Жаров подошёл и стал рядом:
— Это, конечно, вся семья Митенковых — мать, отец, дочь, сын. А тут отдельно брат и сестра… В общем, никого посторонних.
— Да, скорее всего это так.
— Симпатичная была Митенкова в молодости, — сказал следователь.
— Очень… Значит, все?
— Пожалуй, все.
— Маловато.
— Конечно, мало, — согласился Жаров. — Подождём, что сумеет сделать Межерицкий. Он опытный врач. Ведь когда-то же заговорит Домовой. Не может человек все время молчать…
…Борису Матвеевичу Межерицкому я тоже верил. Когда мы приехали в Литвиново, он к Домовому нас не пустил. И разговаривали мы у него в кабинете.
— Спит пайщик, — сказал Межерицкий.
Психиатр называл всех своих подопечных «пайщиками». Он усадил нас в удобные кресла, затянутые в чехлы, и начал балагурить в своей обычной манере.
— Спирт я тебе, Захар Петрович, не предлагаю, знаю, что любишь коньяк.
Я сделал жест, потому что если что и предпочитал к празднику, это хороший добротный портвейн. Хорошо — массандровский. Но врач, не моргнув, продолжал:
— А молодому человеку, — он кивнул на следователя, — пить рано.
Борис Матвеевич вообще не пил. Но шутил без тени улыбки на лице, что сбивало с толку Жарова.
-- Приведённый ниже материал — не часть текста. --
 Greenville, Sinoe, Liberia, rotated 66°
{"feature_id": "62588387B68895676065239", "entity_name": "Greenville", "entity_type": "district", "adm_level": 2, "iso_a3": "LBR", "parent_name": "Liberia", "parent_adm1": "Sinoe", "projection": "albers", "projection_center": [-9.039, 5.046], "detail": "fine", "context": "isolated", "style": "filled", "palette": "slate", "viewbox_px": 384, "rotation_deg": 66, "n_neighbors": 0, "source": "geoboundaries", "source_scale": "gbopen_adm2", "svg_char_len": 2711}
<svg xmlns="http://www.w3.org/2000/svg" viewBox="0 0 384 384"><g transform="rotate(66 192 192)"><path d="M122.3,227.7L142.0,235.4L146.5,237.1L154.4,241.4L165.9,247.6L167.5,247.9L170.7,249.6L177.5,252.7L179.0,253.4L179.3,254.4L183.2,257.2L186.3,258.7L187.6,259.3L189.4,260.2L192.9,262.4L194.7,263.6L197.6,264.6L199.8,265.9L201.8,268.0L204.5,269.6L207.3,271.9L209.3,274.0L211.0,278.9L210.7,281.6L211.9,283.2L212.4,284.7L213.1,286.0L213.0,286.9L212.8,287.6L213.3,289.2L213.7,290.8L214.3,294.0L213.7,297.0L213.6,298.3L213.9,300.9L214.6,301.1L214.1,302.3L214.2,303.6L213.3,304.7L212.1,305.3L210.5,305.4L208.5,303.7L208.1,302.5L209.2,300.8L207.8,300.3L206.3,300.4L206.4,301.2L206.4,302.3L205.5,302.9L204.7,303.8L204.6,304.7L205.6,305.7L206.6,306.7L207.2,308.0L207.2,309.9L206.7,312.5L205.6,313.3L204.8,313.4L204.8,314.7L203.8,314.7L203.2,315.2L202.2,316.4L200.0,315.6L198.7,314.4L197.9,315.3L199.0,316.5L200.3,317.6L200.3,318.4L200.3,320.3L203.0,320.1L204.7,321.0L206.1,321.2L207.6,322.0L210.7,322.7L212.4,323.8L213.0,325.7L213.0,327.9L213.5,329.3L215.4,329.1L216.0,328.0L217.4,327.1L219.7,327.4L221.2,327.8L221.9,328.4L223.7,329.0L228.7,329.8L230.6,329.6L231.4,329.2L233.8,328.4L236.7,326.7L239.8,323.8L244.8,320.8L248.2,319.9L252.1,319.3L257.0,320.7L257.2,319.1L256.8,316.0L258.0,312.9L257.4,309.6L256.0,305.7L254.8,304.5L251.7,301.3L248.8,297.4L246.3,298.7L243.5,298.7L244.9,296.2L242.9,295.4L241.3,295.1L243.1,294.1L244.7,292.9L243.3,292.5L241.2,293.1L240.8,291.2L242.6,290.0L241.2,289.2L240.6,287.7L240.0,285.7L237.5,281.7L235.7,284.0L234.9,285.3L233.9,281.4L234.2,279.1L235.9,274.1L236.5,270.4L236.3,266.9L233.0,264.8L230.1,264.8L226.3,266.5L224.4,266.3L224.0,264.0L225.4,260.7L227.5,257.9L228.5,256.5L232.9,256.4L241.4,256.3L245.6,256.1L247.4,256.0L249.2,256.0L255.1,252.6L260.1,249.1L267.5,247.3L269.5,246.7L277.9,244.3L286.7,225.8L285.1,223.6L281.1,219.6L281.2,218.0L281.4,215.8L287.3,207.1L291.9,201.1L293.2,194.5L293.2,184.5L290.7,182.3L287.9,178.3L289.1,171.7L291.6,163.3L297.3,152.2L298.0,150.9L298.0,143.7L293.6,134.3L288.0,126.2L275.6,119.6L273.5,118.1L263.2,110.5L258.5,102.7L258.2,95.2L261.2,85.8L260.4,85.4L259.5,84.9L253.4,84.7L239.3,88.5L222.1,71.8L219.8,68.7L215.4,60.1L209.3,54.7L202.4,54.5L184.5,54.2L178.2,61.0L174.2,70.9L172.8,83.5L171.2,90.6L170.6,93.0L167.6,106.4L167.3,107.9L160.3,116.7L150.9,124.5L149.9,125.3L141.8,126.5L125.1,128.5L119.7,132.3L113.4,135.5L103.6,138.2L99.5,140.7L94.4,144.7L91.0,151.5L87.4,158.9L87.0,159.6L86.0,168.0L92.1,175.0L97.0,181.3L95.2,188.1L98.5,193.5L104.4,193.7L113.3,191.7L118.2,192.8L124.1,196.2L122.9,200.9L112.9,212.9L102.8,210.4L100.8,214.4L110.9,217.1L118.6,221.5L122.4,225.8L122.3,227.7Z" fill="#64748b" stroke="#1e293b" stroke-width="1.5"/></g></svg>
— Борис Матвеевич, скажи откровенно: можно из старика что-нибудь выудить?
— Можно. Целый учебник по психиатрии. Амнезия, астения, атония, меланхолия… Неврастенический синдром. Психогенный или же на почве склероза мозга… Хочешь ещё?
— А в переводе на русский?
— Прекрасный экземпляр неврастеника — это поймёшь без перевода. Выпадение памяти. Забыл, что с ним. Все забыл. Общая слабость, отсутствие тонуса, тоскливое, подавленное состояние…
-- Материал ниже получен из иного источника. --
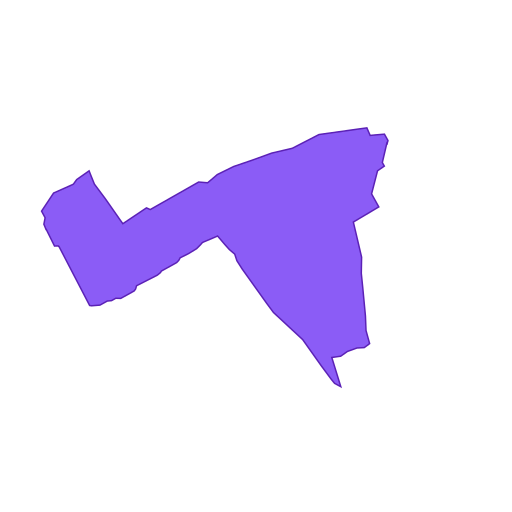 Turkmengala, Mary, Turkmenistan, rotated 61°
{"feature_id": "10190150B49648436133803", "entity_name": "Turkmengala", "entity_type": "district", "adm_level": 2, "iso_a3": "TKM", "parent_name": "Turkmenistan", "parent_adm1": "Mary", "projection": "albers", "projection_center": [62.147, 36.684], "detail": "fine", "context": "isolated", "style": "filled", "palette": "violet", "viewbox_px": 512, "rotation_deg": 61, "n_neighbors": 0, "source": "geoboundaries", "source_scale": "gbopen_adm2", "svg_char_len": 1525}
<svg xmlns="http://www.w3.org/2000/svg" viewBox="0 0 512 512"><g transform="rotate(61 256 256)"><path d="M220.1,85.7L219.3,84.8L219.0,84.6L213.0,84.6L212.8,84.6L211.7,84.6L208.1,92.6L205.9,97.7L198.5,97.0L197.7,96.9L195.0,103.8L180.7,141.0L180.3,142.1L179.4,171.7L179.2,172.7L173.6,192.4L170.3,213.1L166.9,232.1L166.0,250.4L166.7,253.7L168.5,262.8L163.5,270.3L163.8,297.3L164.1,325.4L164.1,326.0L161.4,328.0L160.8,328.5L163.2,356.8L158.1,357.4L140.6,359.2L132.3,360.1L116.2,362.3L114.8,362.5L110.8,362.0L103.5,361.1L102.2,360.9L100.6,360.7L102.2,375.7L103.4,378.3L104.6,380.8L104.6,381.8L102.8,402.5L108.5,413.5L112.8,421.8L120.3,421.9L125.1,425.9L125.3,426.1L128.6,426.5L131.1,426.8L131.2,426.5L132.0,426.6L149.6,427.4L151.3,424.1L151.8,424.1L152.1,423.7L218.6,425.5L219.8,424.0L223.3,416.3L223.3,408.3L223.3,407.9L225.0,404.0L225.0,399.1L227.5,394.9L227.5,379.5L226.5,377.3L224.1,374.9L224.9,351.5L224.2,347.6L223.3,346.1L223.3,343.2L223.3,328.6L222.4,325.7L220.8,323.2L221.2,313.8L220.8,304.4L219.3,299.2L218.3,296.5L218.3,295.6L218.3,295.3L219.5,284.1L219.9,279.9L230.8,277.7L237.4,276.2L244.0,273.7L250.9,275.0L260.7,274.4L302.6,269.6L313.9,268.1L351.8,255.7L384.1,252.1L400.6,249.9L405.5,249.0L411.4,245.2L381.5,238.9L384.7,230.5L383.8,222.3L384.8,216.2L385.4,212.3L388.6,205.7L387.7,199.1L374.5,195.9L361.6,189.4L335.5,178.0L322.2,172.3L308.2,164.2L273.5,154.4L272.6,124.8L257.7,124.8L240.4,108.4L239.6,100.2L235.5,100.2L220.7,86.8L221.2,86.7L220.1,85.7Z" fill="#8b5cf6" stroke="#5b21b6" stroke-width="1.5"/></g></svg>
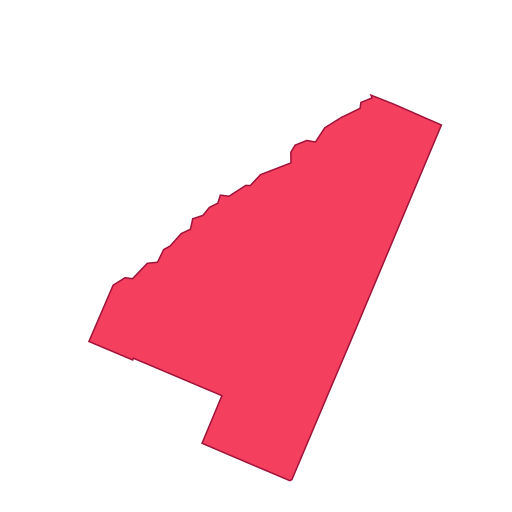 Renville, Minnesota, United States of America (Mercator projection), rotated 113°
{"feature_id": "52423323B30045051318693", "entity_name": "Renville", "entity_type": "district", "adm_level": 2, "iso_a3": "USA", "parent_name": "United States of America", "parent_adm1": "Minnesota", "projection": "mercator", "projection_center": [-95.036, 44.674], "detail": "fine", "context": "isolated", "style": "filled", "palette": "rose", "viewbox_px": 512, "rotation_deg": 113, "n_neighbors": 0, "source": "geoboundaries", "source_scale": "gbopen_adm2", "svg_char_len": 692}
<svg xmlns="http://www.w3.org/2000/svg" viewBox="0 0 512 512"><g transform="rotate(113 256 256)"><path d="M154.9,136.2L63.0,136.5L62.4,188.6L63.0,213.0L65.2,211.0L73.6,219.4L79.4,217.9L95.0,231.5L111.1,242.8L127.8,245.8L129.8,254.4L138.6,263.3L146.9,264.5L156.6,260.2L179.3,283.6L193.4,288.8L195.0,293.0L206.6,300.9L211.5,304.1L213.9,312.6L222.3,311.8L229.5,317.9L239.3,320.7L246.5,328.8L256.9,326.8L264.6,333.6L280.3,338.9L286.1,343.5L300.2,344.2L305.2,353.2L325.2,360.8L327.1,368.0L338.6,376.1L400.0,376.4L399.9,328.9L398.0,328.9L397.9,232.8L449.5,232.5L449.6,183.9L449.6,137.1L447.8,135.6L347.4,135.7L297.8,135.6L154.9,136.2Z" fill="#f43f5e" stroke="#9f1239" stroke-width="1.5"/></g></svg>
— Плачет или молчит… — вспомнил я слова Жарова.
— И не спит. Я приучаю его к седуксену… Одно, Захар Петрович, пока не ясно. Это из-за какой-нибудь психической травмы или от склероза, который, увы, вряд ли минет и нас… Кстати, по-моему, пайщику годков пятьдесят пять…
— Не может быть! Он же глубокий старик! — воскликнул молчавший до сих пор следователь.
— В его положении он ещё хорошо выглядит, — сказал Борис Матвеевич. — Мы с вами выглядели бы хуже. Ему мало было неврастении. Стенокардия… Неплохой набор, а? — Немного помолчав, психиатр спросил: — Кто же и где его так, сердешного, замордовал?
— Вот, ищем, — ответил я, кивнув на Жарова.
— И долго он жил в своём особняке? — Врач очертил в воздухе форму ящика.
— Не знаем, — коротко ответил я. — Мы о нем ничего не знаем. И, честно, надеялись, что поможет медицина…
— Да, загадка не из лёгких. — Межерицкий задумался. — Психиатру, как никому из врачей, нужна предыстория… Конечно, хирургу или урологу тоже… Но нам знать прошлое просто необходимо. Как воздух. Так что прошу уж любую деталь, малейшие сведения из его жизни от меня не скрывать.
— Разумеется, — подтвердил я.
От Межерицкого я вышел, честно говоря, несколько разочарованный. То, что сообщил Борис Матвеевич, могло задержать выяснение личности Домового на долгое время.
— Умный мужик, — сказал о враче Жаров, когда мы сели в «газик».
И мне было приятно, что мой приятель понравился следователю.
— Да, опытный психиатр, — кивнул я. — И если он пока не может нам помочь, значит, это так… Во всяком случае условия созданы все. Отдельная палата. Все время дежурит сестра…
— И вообще больница в красивом месте. — Жаров показал на прекрасный осенний лес, проплывающий за окном машины.
— По мне лучше в безводной пустыне, — откликнулся шофёр, — чем в психиатричке…
Шофёр Слава был парень крутой. И на все имел своё суждение. Иногда очень точное и справедливое.
— Это конечно, — подтвердил следователь. — Да какая больница может нравиться?